A significant focus is placed on the concept of consensus protocols, which are essential for agents to agree on shared activities and resource usage. The document categorizes these protocols based on data flow and computation time, illustrating examples such as voting and auction protocols. It emphasizes the need for agents to establish consensus within a defined "consensus window," a period during which negotiations must occur to ensure agreement before execution.
The authors also discuss the importance of communication properties that enable consensus and the overhead involved in establishing it. They present an algorithm for determining the time required to reach consensus given specific communication constraints, which is crucial for planning in environments where agents have limited communication opportunities.

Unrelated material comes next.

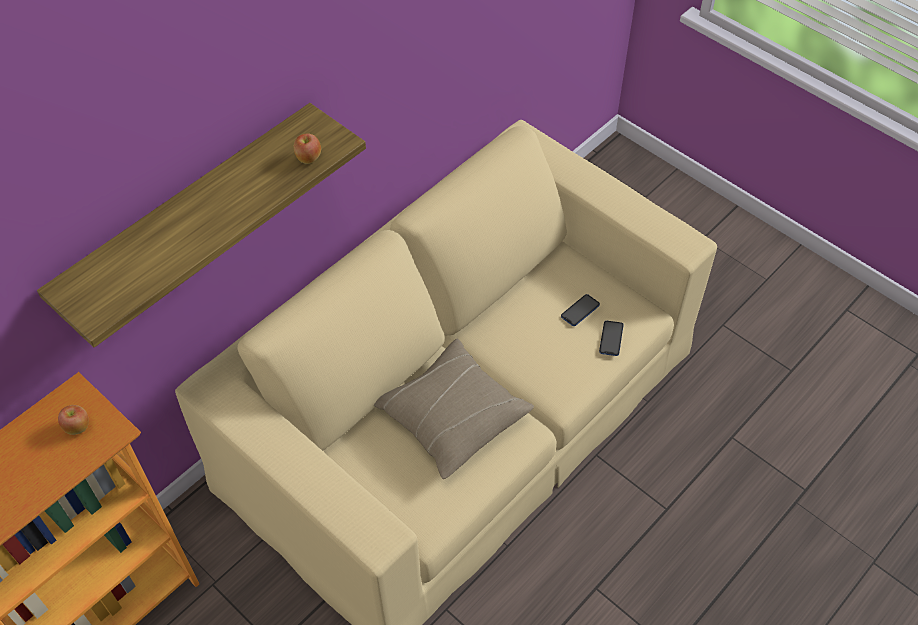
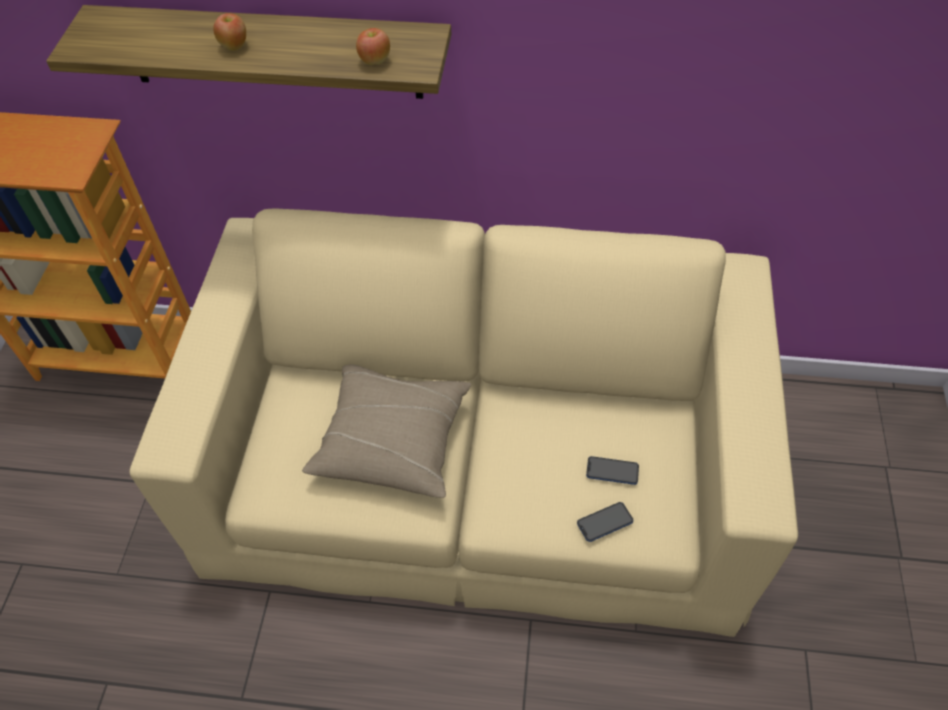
camera: 55 degrees right, 0 degrees up
apple [58,405,89,435] -> apple moved to [213,13,246,50]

Additionally, the document touches on delegation mechanisms, where one agent assigns tasks to others, and the argumentation methods that agents can use to propose and counter-propose activities. These methods are vital for resolving conflicts and ensuring that all agents can contribute to the planning process effectively.
In conclusion, the document emphasizes the need for ongoing research to evaluate different communication protocols and their benefits across various multiagent domains. The insights gained from coordinating simulated spacecraft in unexpected scenarios will inform future developments in distributed planning and coordination, ultimately enhancing the effectiveness of collaborative efforts in complex environments like space exploration.